Top of Exercise passage

TON — Timer-On-Delay
Definition
TON (“Timer On-delay”) is the canonical IEC 61131-3 delay
timer. After its IN input goes TRUE the timer starts
counting; after PT of continuous IN = TRUE, the output
Q goes TRUE and stays TRUE until IN returns to
FALSE. If IN drops to FALSE before PT is reached,
the timer resets and ET snaps back to T#0s.
Mnemonic: Q is delayed-on. Use TON whenever you want
“do X after Y has been true for Z time”.
Pin layout
| Direction | Name | Type | Description |
|---|---|---|---|
| Input | IN | BOOL | Start the timer when this goes TRUE; reset it when it goes FALSE |
| Input | PT | TIME | Preset time — how long IN must stay TRUE before Q fires |
| Output | Q | BOOL | TRUE once IN has been TRUE continuously for at least PT |
| Output | ET | TIME | Elapsed time since IN went TRUE (capped at PT) |
Syntax
VAR
stepTimer : TON;
END_VAR
stepTimer(IN := <bool_expr>,
PT := <time_expr>);
(* read outputs through the instance *)
... := stepTimer.Q;
... := stepTimer.ET;
Examples
Simple debounce
VAR
debounceBtn : TON;
xButtonRaw : BOOL; (* hardware input, may bounce *)
xButtonOk : BOOL; (* clean signal for application code *)
END_VAR
(* Call EVERY cycle — gate the trigger on IN, not on whether to call *)
debounceBtn(IN := xButtonRaw, PT := T#20ms);
xButtonOk := debounceBtn.Q;
Step sequence (per the Ackersteuerung pattern)
VAR
tonMt : TON;
iMtStep : INT := -1;
tMtPerBed: TIME := T#10m;
END_VAR
(* When the FB is "running" on this step, run the timer.
When the timer expires, advance the step and reset the timer. *)
IF xMtRunning THEN
tonMt(IN := TRUE, PT := tMtPerBed);
IF tonMt.Q THEN
tonMt(IN := FALSE, PT := tMtPerBed); (* reset the timer *)

Bottom of Exercise passage
Top of Excerpted data

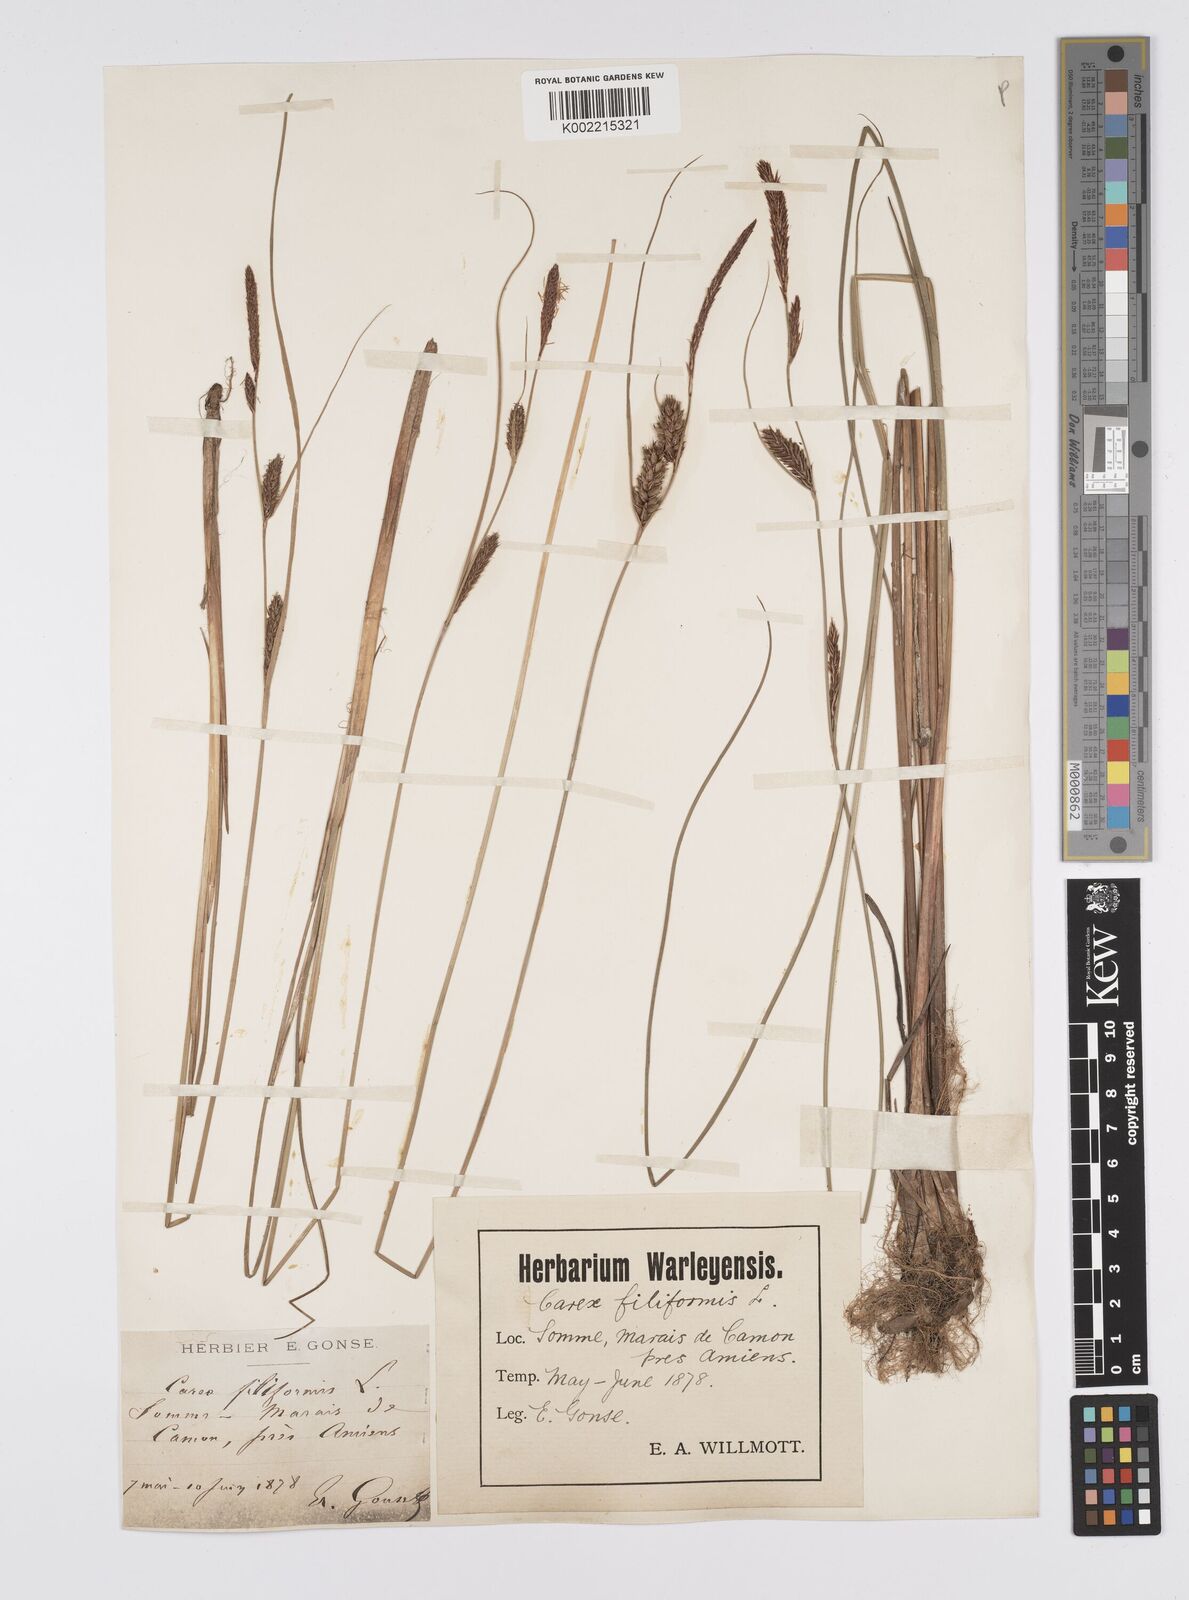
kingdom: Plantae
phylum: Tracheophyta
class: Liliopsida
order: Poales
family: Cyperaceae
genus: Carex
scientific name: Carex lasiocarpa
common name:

Bottom of Excerpted data

• [Study questions]:
1. Decide whether each statement agrees with the TON reference. Answer yes or no, and quote the words that decide it.
(a) If IN becomes FALSE before PT is reached, ET goes back to zero.
(b) ET can keep counting past the value of PT.
(c) The debounce example sets the preset time to 20 milliseconds.
2. According to the TON reference, why does the step sequence example call tonMt with IN := FALSE once tonMt.Q is TRUE?
The data entries are separate material and have nothing to do with the TON reference.

• [Completed exercise]:
1.
(a) Yes: "If IN drops to FALSE before PT is reached, the timer resets and ET snaps back to T#0s."
(b) No: "Elapsed time since IN went TRUE (capped at PT)"
(c) Yes: "debounceBtn(IN := xButtonRaw, PT := T#20ms);"

2. The pattern requires that when the timer expires, the step advances and the timer is reset. The pin layout says that IN resets the timer "when it goes FALSE", so calling tonMt with IN := FALSE performs that reset.